§ WHAT TO PRODUCE
Hunt for the word "shift" across the entries below, copying each line that holds it.

§ DATA FOR REVIEW
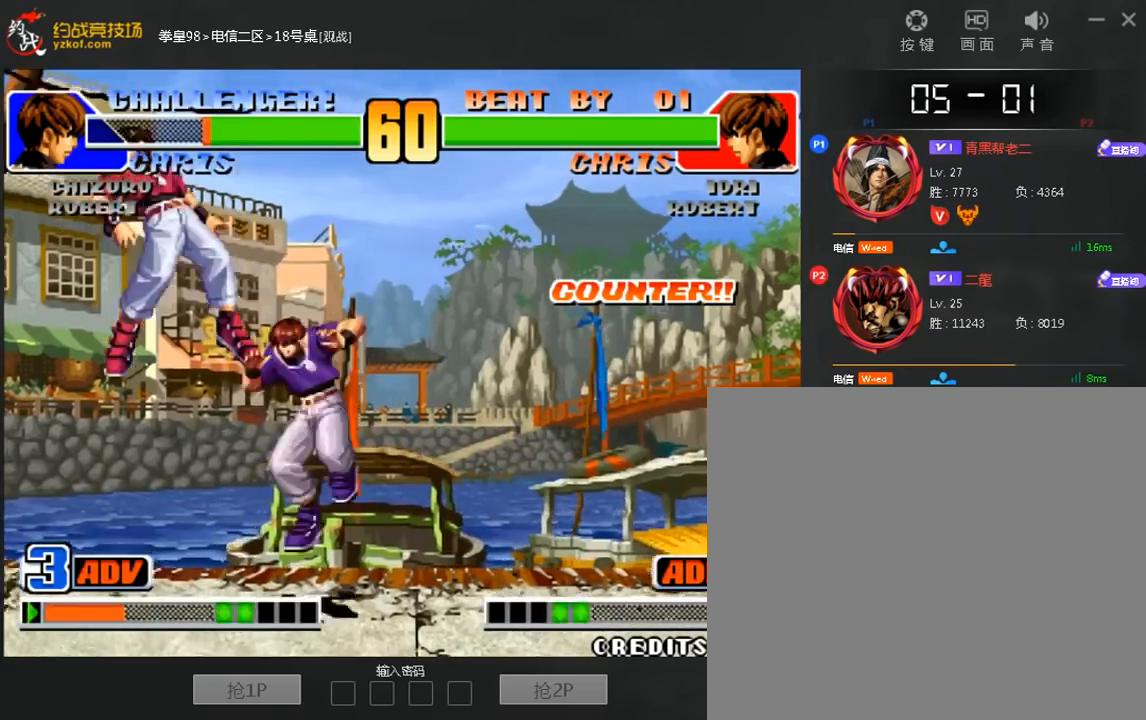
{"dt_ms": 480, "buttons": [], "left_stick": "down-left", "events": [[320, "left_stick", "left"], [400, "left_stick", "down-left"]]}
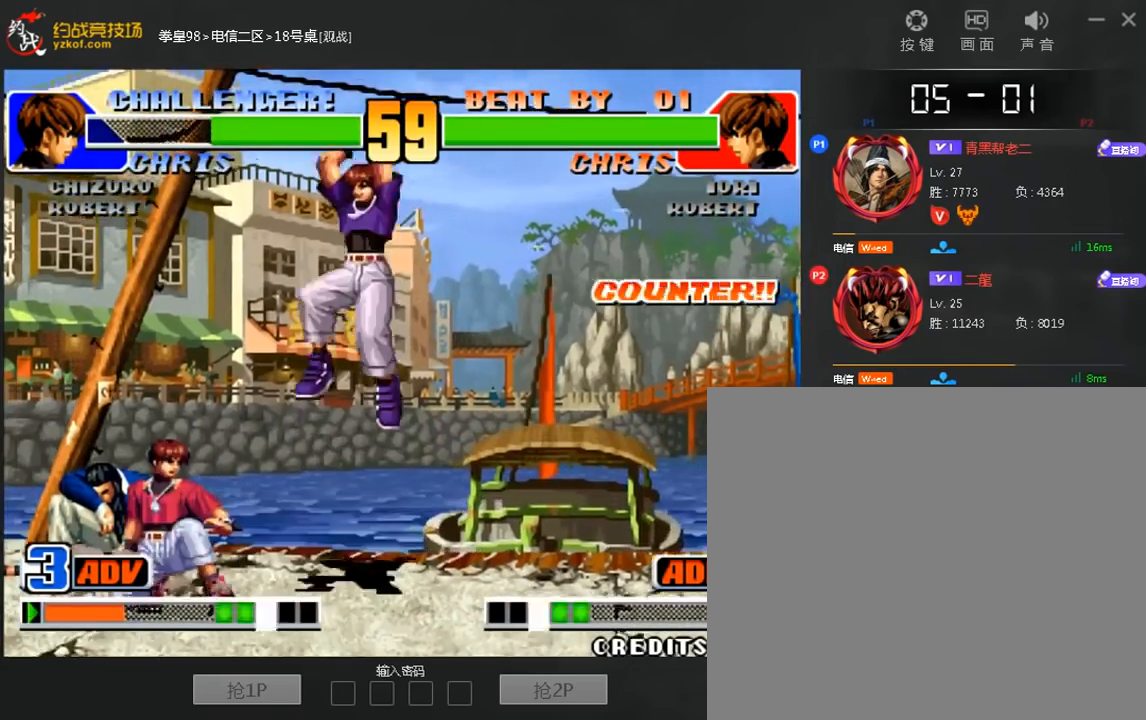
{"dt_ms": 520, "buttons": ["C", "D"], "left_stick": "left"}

---

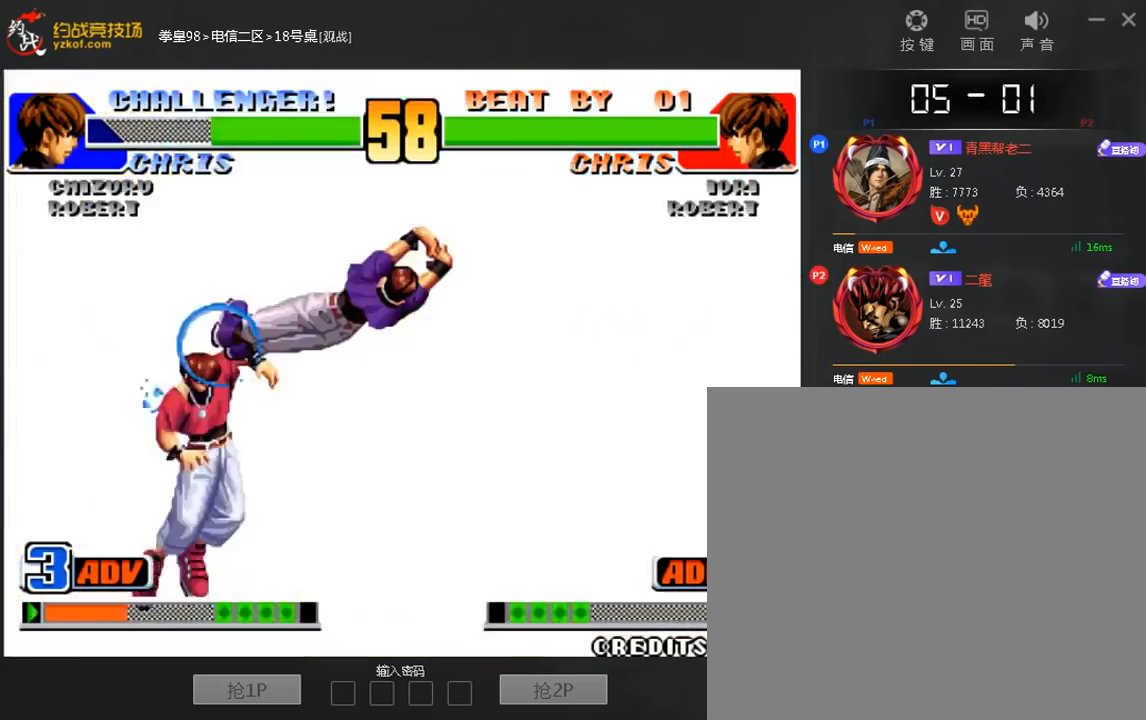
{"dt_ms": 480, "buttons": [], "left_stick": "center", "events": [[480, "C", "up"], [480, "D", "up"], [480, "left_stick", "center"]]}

--

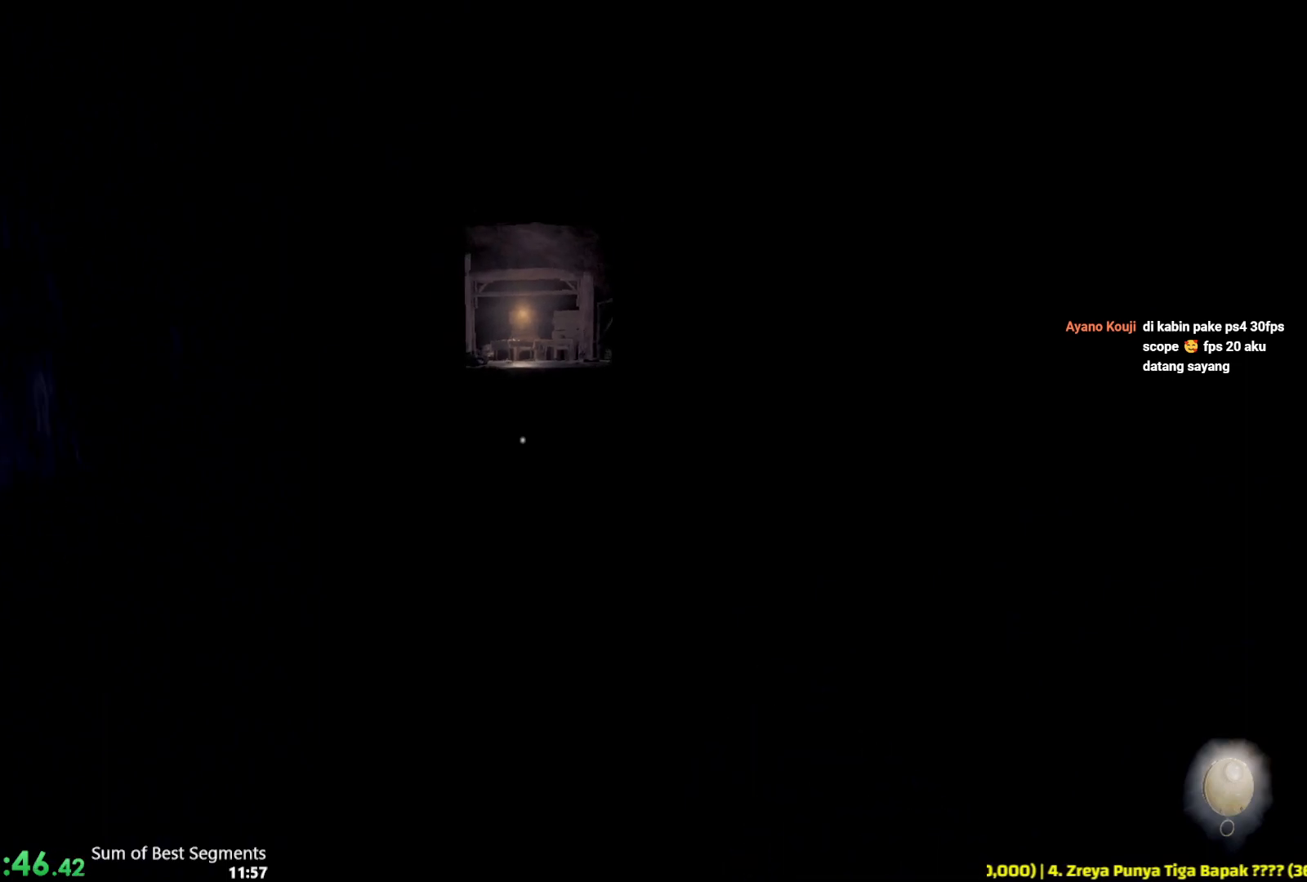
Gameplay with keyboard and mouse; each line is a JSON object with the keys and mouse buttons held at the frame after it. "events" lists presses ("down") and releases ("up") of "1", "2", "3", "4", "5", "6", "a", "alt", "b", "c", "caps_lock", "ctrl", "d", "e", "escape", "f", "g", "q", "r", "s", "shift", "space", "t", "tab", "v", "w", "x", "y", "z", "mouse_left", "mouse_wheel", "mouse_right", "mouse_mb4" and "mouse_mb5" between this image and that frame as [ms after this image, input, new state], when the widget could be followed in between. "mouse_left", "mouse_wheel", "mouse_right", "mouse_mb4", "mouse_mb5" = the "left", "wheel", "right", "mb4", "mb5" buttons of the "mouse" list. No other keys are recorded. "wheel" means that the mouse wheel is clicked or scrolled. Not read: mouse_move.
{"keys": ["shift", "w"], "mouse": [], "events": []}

§ EXPECTED OUTPUT
Gameplay with keyboard and mouse; each line is a JSON object with the keys and mouse buttons held at the frame after it. "events" lists presses ("down") and releases ("up") of "1", "2", "3", "4", "5", "6", "a", "alt", "b", "c", "caps_lock", "ctrl", "d", "e", "escape", "f", "g", "q", "r", "s", "shift", "space", "t", "tab", "v", "w", "x", "y", "z", "mouse_left", "mouse_wheel", "mouse_right", "mouse_mb4" and "mouse_mb5" between this image and that frame as [ms after this image, input, new state], when the widget could be followed in between. "mouse_left", "mouse_wheel", "mouse_right", "mouse_mb4", "mouse_mb5" = the "left", "wheel", "right", "mb4", "mb5" buttons of the "mouse" list. No other keys are recorded. "wheel" means that the mouse wheel is clicked or scrolled. Not read: mouse_move.
{"keys": ["shift", "w"], "mouse": [], "events": []}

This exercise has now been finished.